Cose d’altri tempi, si dirà. Ma non completamente. Ricordo un colloquio con l’arcivescovo Jean-Louis Tauran, Segretario ai Rapporti con gli Stati (poi cardinale, morto questo 5 luglio), che ricevendomi per un’intervista alla vigilia del Concistoro straordinario del 24 maggio 2001 lamentava le attuali lotte per le precedenze di ambasciatori e prelati: “Sono tre giorni che triboliamo per stabilire l’ordine delle sedie, specie quelle della zona delle legazioni. Invece di occuparci delle sofferenze dell’umanità ci dobbiamo occupare di come tener buona la vanità degli uomini”.
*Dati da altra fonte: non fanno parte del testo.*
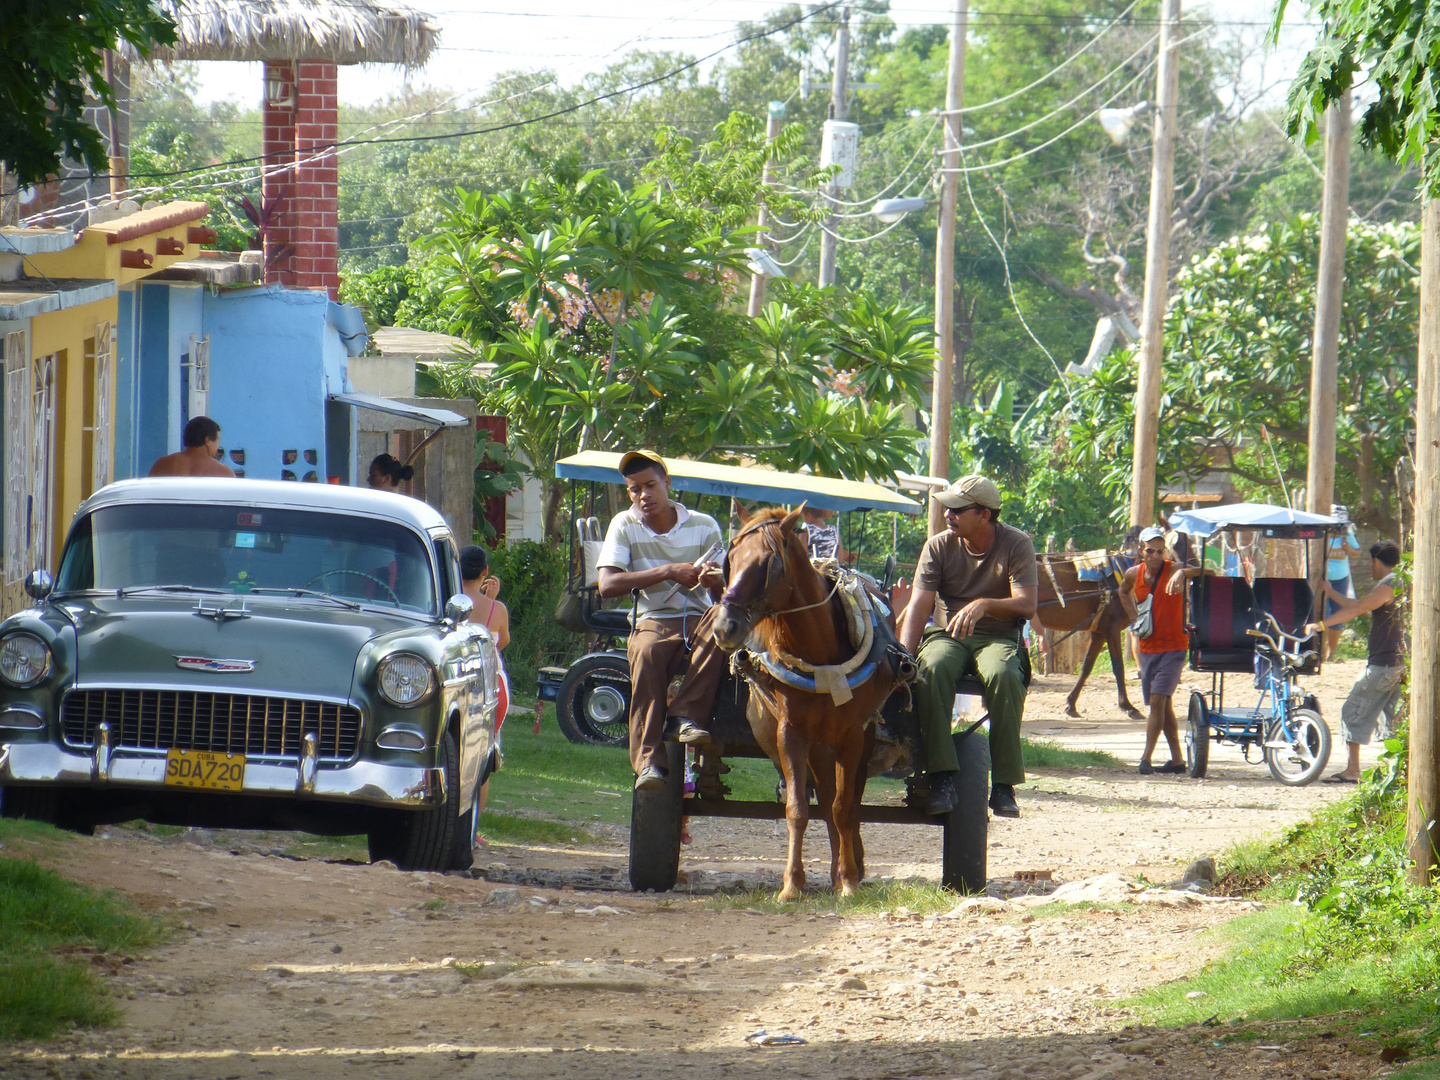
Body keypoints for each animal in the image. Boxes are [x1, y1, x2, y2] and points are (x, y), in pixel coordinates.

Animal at [711, 509, 892, 904]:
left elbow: (844, 809)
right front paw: (792, 884)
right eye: (730, 560)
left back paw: (848, 868)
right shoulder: (791, 734)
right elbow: (798, 808)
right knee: (822, 797)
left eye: (767, 564)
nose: (724, 627)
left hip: (854, 739)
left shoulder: (852, 737)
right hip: (810, 745)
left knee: (844, 802)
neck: (822, 653)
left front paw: (850, 880)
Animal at [1031, 552, 1140, 722]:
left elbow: (1087, 667)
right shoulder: (1112, 628)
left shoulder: (1099, 632)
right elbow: (1118, 667)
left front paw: (1071, 705)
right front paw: (1128, 706)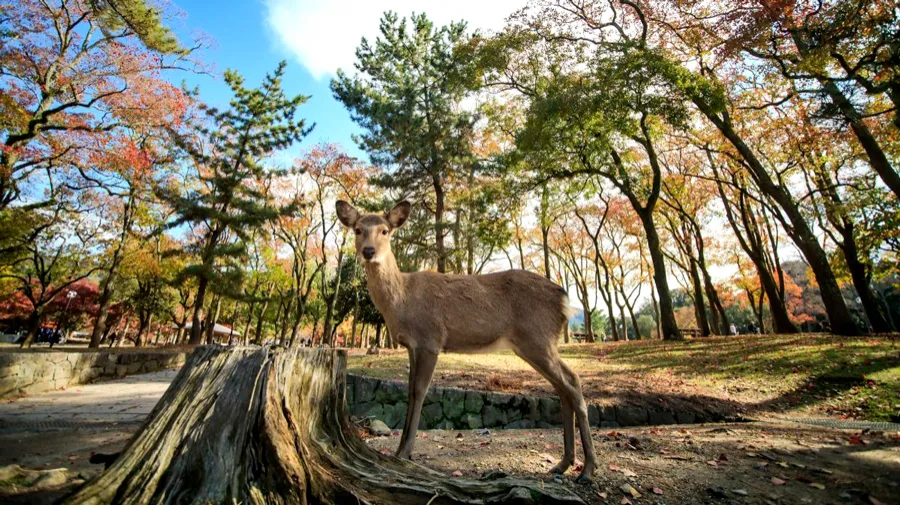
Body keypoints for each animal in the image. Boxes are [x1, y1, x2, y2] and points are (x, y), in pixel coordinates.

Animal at [338, 199, 596, 482]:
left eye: (385, 230)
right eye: (358, 230)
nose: (369, 251)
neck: (401, 303)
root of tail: (564, 301)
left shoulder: (430, 339)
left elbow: (419, 391)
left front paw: (404, 452)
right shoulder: (412, 346)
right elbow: (409, 391)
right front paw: (400, 450)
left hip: (537, 338)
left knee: (572, 381)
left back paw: (588, 469)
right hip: (535, 343)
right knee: (563, 386)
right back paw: (563, 463)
Rif. 9.22 – Tauran e incenso
Amare le considerazioni di Tauran (ma eravamo nel 2001). Il ricordo è un bell’omaggio al defunto cardinale.
Non conoscevo don Melesi e i suoi riti liturgici di venerazione cristiana per i detenuti. Bello
Carissimo Luigi.
E come dimenticare una figura (a Te ben nota).
Ecclesiastico di rilievo internazionale, mai si dimenticò, anche da Segretario di Stato, dei giovani reclusi di Casal di Marmo:
«tutti i sabati sera spariva… “si sta riposando”, dicevano. Un giovane sacerdote andò a una casa di minori sotto tutela giudiziaria, un riformatorio, e lì c’era un cappellano molto buono che veniva in autobus, con la sua borsa di lavoro, e rimaneva a confessare i ragazzi e a giocare con loro. Lo chiamavano don Agostino. (Omelia card. Bergoglio in Buenos Aires A.D. 2008).
Già, don Agostino, il card. Agostino Casaroli.
Quando Giovanni XXIII lo aveva ricevuto dopo la sua prima visita nei Paesi dell’Est, in missione diplomatica in piena Guerra Fredda» – raccontò Bergoglio – «al termine dell’incontro il Papa chiese a Casaroli: “Mi dica, continua a andare da quei ragazzi?” “Sì, Santità”. “Le chiedo un favore, non li abbandoni mai” ( da Vatican Insider.it)
Un caro saluto a Te Luigi, e a tutti.